Deadline: 15 March 2017
Columbia University’s Center for the Study of Social Difference (CSSD) has announced a competition for reporting grants for Media Fellows who will join a new initiative on “Religion and the Global Framing of Gender Violence.”
Supported by a grant from the Henry Luce Foundation, this project seeks to bring together an international community of scholars, practitioners, journalists, and activists to study the role of religion in naming, framing, and governing gendered violence, with a focus on the Middle East and South Asia.

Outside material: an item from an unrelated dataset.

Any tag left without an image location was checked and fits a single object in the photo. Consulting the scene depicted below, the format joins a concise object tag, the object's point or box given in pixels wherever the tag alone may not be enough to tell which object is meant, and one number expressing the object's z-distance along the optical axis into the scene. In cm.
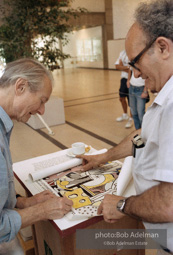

Over the past couple of decades, violence against women (VAW)––or more recently, the expansive term “gender-based violence” (GBV)––has come to prominence as a highly visible and powerful agenda across a range of local, national, and global domains. By embedding gender violence in a complex matrix of international norms, legal sanctions, and humanitarian aid, the anti-VAW movement has been able to achieve a powerful international “common sense” for defining, measuring, and attending to violence against women in developing countries, particularly during conflict and post-conflict situations. Here, religion (sometimes in the guise of ethnicity) is regularly linked to gendered violence, entire religious traditions sometimes accused of promoting “cultures of violence.” The crucial question of how religious difference intersects with the VAW/GBV agenda has hardly begun to be considered. Why and when is religion invoked in global responses to VAW/GBV? What categories of the religious become seen as credible and acceptable, and are empowered as anti-GBV actors? Who pays a price and who benefits from the ways religion is used to frame global understandings of VAW/GBV? This program seeks to work with promising journalists who want to go beyond or look behind the powerful “common sense” that assumes a straightforward relation between gender violence and religion.
Funding Details
The total grant amount is $5000. This includes a stipend of $2000 and up to $3000 in reimbursed expenses for travel, visa, and accommodation connected with the fellow’s participation in the workshop in Amman in September 2017 and the research stay in the region that follows.
Eligibility Criteria
- Journalists from anywhere in the world, are eligible to apply.
- Professional journalism must be the applicant’s primary profession.
- Applicants must have three or more years of professional journalism experience with a strong background in reporting on gender issues.
How to Apply
Applications include the following:
- A description of the proposed project, including dissemination plan, in no more than 250 words.
- Three samples of published work, either print, broadcast or digital.
- Phone number and email address of two professional references. Letters of recommendation are not required.
- A copy of your curriculum vitae with current contact information.
Applications must be submitted via email.